The Cougars are losing a two-year starter at nickel in Hunter Dale and Thomas seems best equipped to fill the role. Playing as a hybrid safety/linebacker, the nickel is usually someone who tackles better than your average defensive back and plays the pass better than your typical linebacker.

Thomas’ 76 tackles in 2018 were complemented by two interceptions, three pass breakups and one tackle for loss.

“We’ve got speedy guys out there getting after it like Skyler, so he’s going to be a real good fit in there,” cornerback Marcus Strong said. “He can play man; he can get after the ball.”

It’s still been an adjustment. Thomas was expecting to spend spring camp honing the things he already knew as a safety. Now he’s learning completely new concepts for the first time as a nickel.

“I just couldn’t get the calls mixed up as the safety calls,” he said. “Then I had to take different angles when I’m tackling and approaching the ball carrier. Then from nickel I blitz too, so learning all the blitzes and everything.”

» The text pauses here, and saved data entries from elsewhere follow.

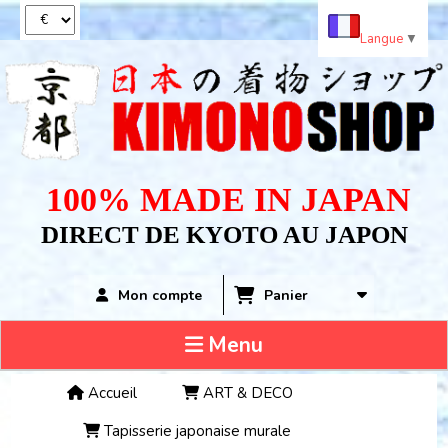
Panneau de gestion des cookies
Langue
▼
100% MADE IN JAPAN
DIRECT DE KYOTO AU JAPON
Panier
Mon compte
Menu
Accueil
ART & DECO
Tapisserie japonaise murale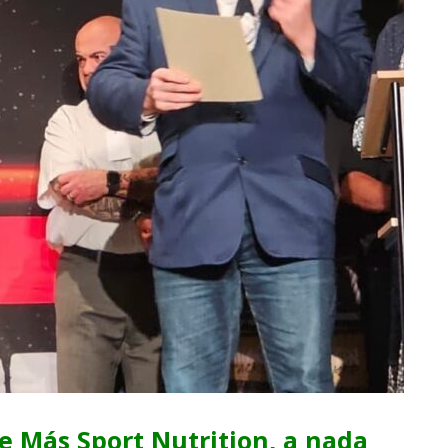
e Más Sport Nutrition, a nada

Dale returned to Pullman for WSU’s Pro Day two weeks ago and dropped by a few practices and scrimmages to watch his old teammates and mentor his successor.

“I was just having him coach me up, asking him about certain things to look at, certain things he would do in situations,” Thomas said. “… So say if I’m blitzing and the tackle’s kicking kind of hard, should I try to beat him on the outside or should I try to countermove him? Just stuff like that.

“I’m ready for whatever. … I’ll do whatever they need me to do.”